◆ Work instructions: Count the lines in the rows below that contain the string "returns", treating uppercase and lowercase as distinct. Output only the number.

----

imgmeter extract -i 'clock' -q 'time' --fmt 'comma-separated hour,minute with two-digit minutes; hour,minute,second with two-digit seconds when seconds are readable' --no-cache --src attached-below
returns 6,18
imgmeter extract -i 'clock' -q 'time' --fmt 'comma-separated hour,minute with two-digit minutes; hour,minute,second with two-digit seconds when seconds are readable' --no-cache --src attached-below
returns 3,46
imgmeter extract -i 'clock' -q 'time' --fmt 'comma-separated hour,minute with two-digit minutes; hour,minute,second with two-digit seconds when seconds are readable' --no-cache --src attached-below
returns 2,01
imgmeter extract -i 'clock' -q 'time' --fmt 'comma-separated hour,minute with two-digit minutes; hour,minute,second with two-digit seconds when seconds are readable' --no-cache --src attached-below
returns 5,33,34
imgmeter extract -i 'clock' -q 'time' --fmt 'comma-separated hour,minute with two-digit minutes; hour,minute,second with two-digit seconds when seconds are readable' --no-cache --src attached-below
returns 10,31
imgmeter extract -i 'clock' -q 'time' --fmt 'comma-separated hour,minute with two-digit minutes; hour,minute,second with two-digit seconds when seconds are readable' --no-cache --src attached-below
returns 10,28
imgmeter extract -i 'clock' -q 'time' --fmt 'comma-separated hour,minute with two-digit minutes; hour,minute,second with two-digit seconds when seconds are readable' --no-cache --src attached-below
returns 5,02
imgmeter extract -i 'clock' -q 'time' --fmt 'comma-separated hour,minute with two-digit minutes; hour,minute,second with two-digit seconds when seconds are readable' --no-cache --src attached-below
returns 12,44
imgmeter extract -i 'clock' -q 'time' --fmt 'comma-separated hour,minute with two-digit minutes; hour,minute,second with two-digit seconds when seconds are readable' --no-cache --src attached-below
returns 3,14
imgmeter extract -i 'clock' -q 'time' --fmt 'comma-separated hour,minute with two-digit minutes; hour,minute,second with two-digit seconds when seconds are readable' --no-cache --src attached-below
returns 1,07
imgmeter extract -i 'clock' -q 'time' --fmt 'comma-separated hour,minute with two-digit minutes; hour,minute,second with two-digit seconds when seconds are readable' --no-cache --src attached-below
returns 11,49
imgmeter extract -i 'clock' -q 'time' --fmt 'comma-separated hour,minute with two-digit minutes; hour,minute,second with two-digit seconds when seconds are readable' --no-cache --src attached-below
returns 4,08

----

◆ Answer for this exercise: 12